• _Input_
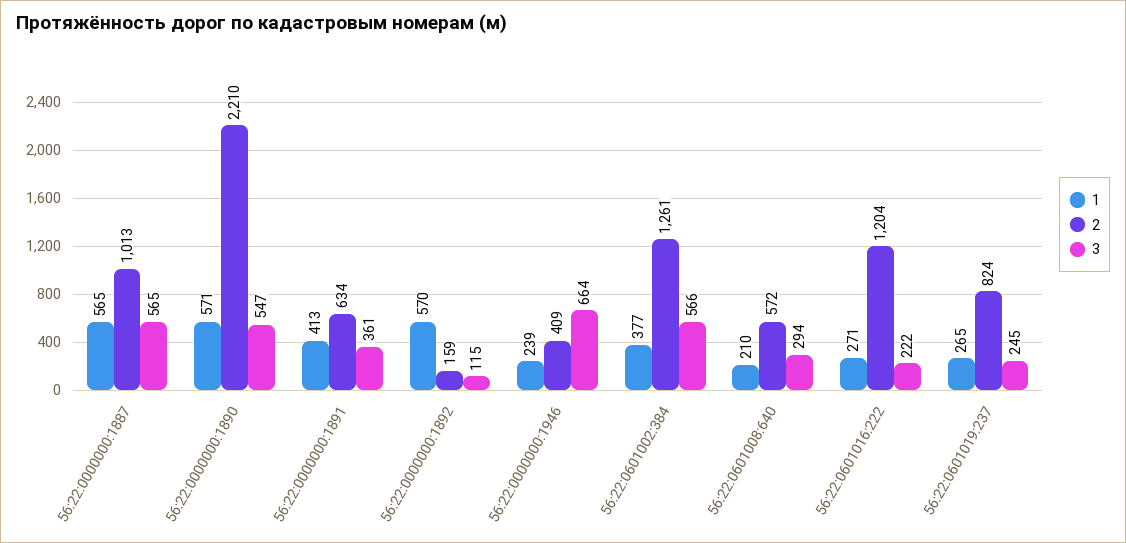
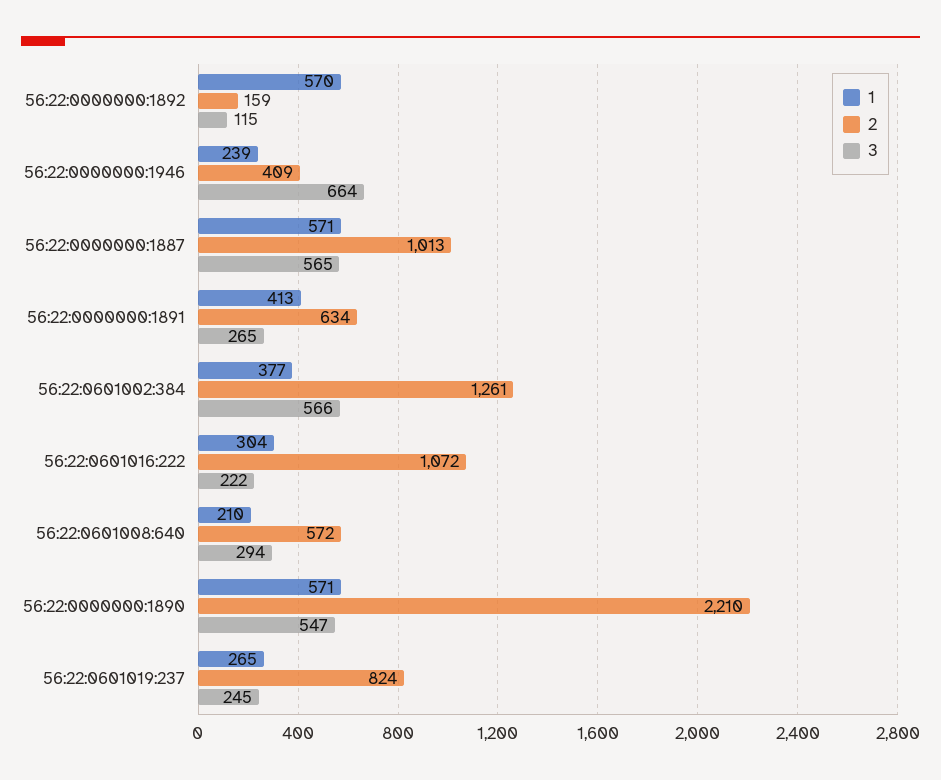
1, 56:22:0000000:1887: 565 -> 571
3, 56:22:0000000:1891: 361 -> 265
1, 56:22:0601016:222: 271 -> 304
2, 56:22:0601016:222: 1204 -> 1072

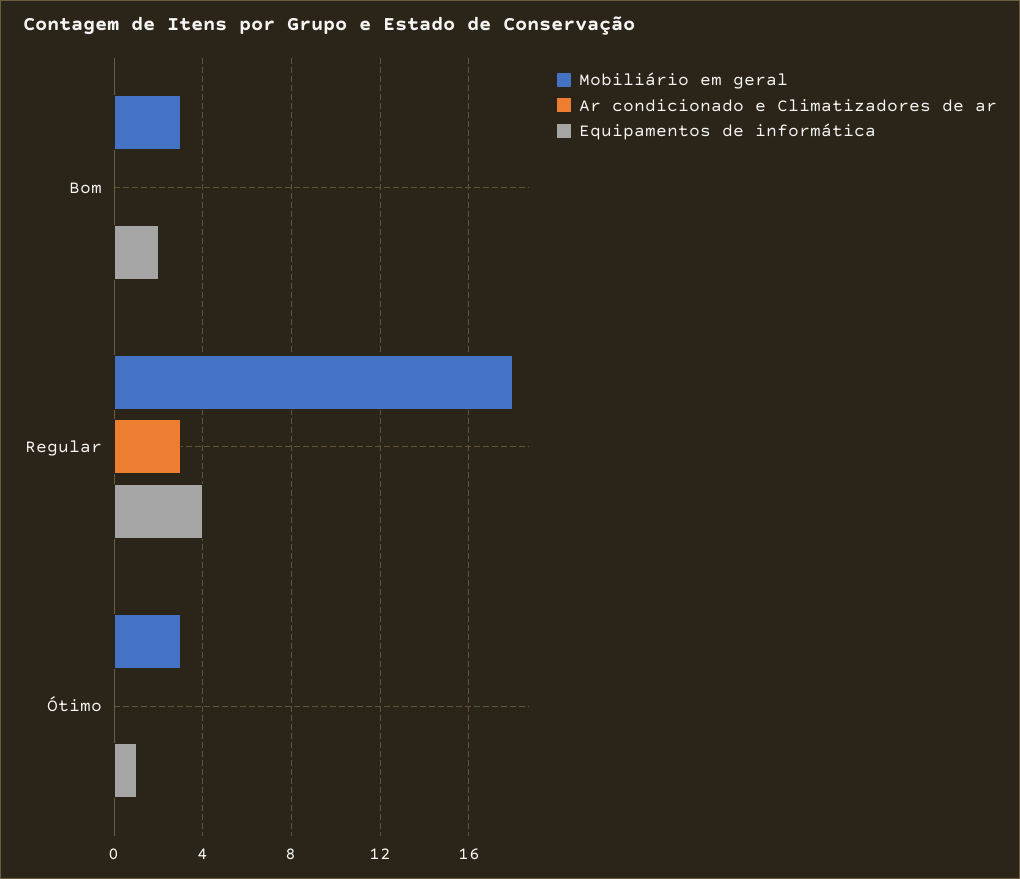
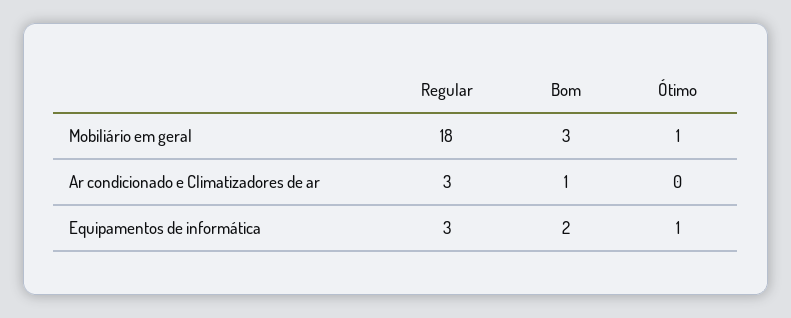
Ar condicionado e Climatizadores de ar, Bom: 0 -> 1
Equipamentos de informática, Regular: 4 -> 3
Mobiliário em geral, Ótimo: 3 -> 1

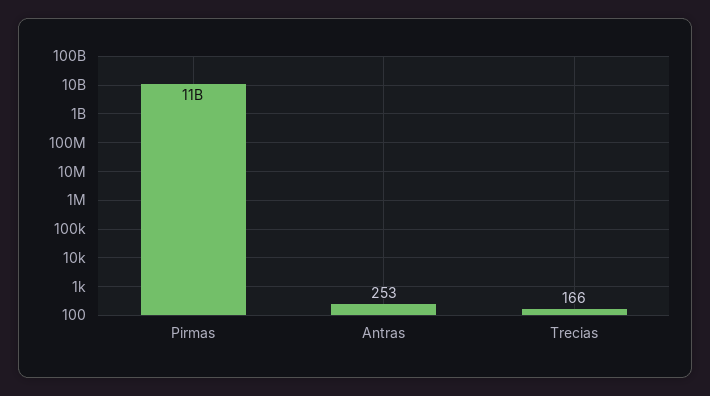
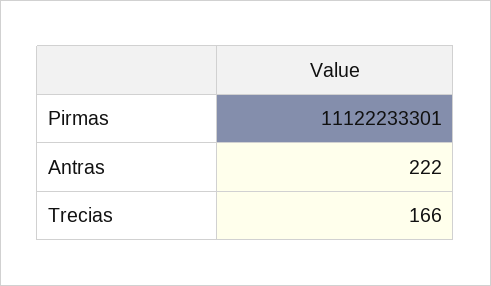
Antras: 253 -> 222

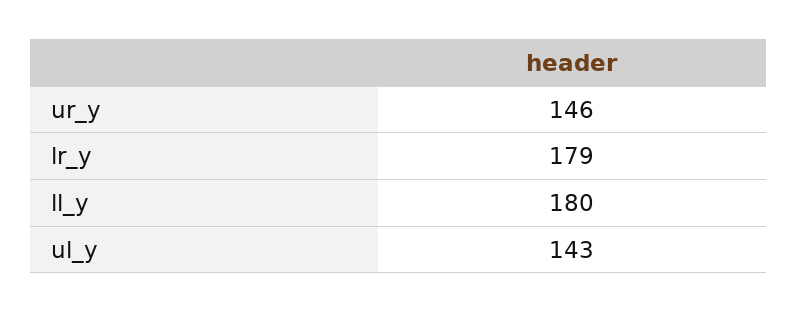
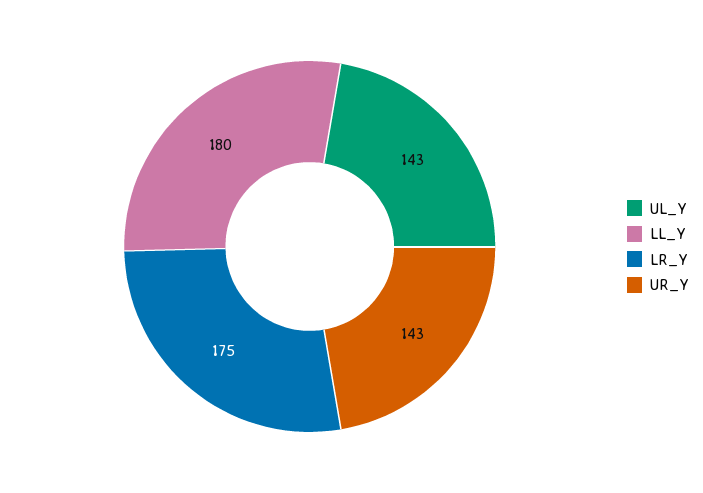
ur_y: 146 -> 143
lr_y: 179 -> 175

• _Exercise goal_
Down to the last line, reproduce the material above exactly; skip its images.

• _Answer to this problem_
1, 56:22:0000000:1887: 565 -> 571
3, 56:22:0000000:1891: 361 -> 265
1, 56:22:0601016:222: 271 -> 304
2, 56:22:0601016:222: 1204 -> 1072

Ar condicionado e Climatizadores de ar, Bom: 0 -> 1
Equipamentos de informática, Regular: 4 -> 3
Mobiliário em geral, Ótimo: 3 -> 1

Antras: 253 -> 222

ur_y: 146 -> 143
lr_y: 179 -> 175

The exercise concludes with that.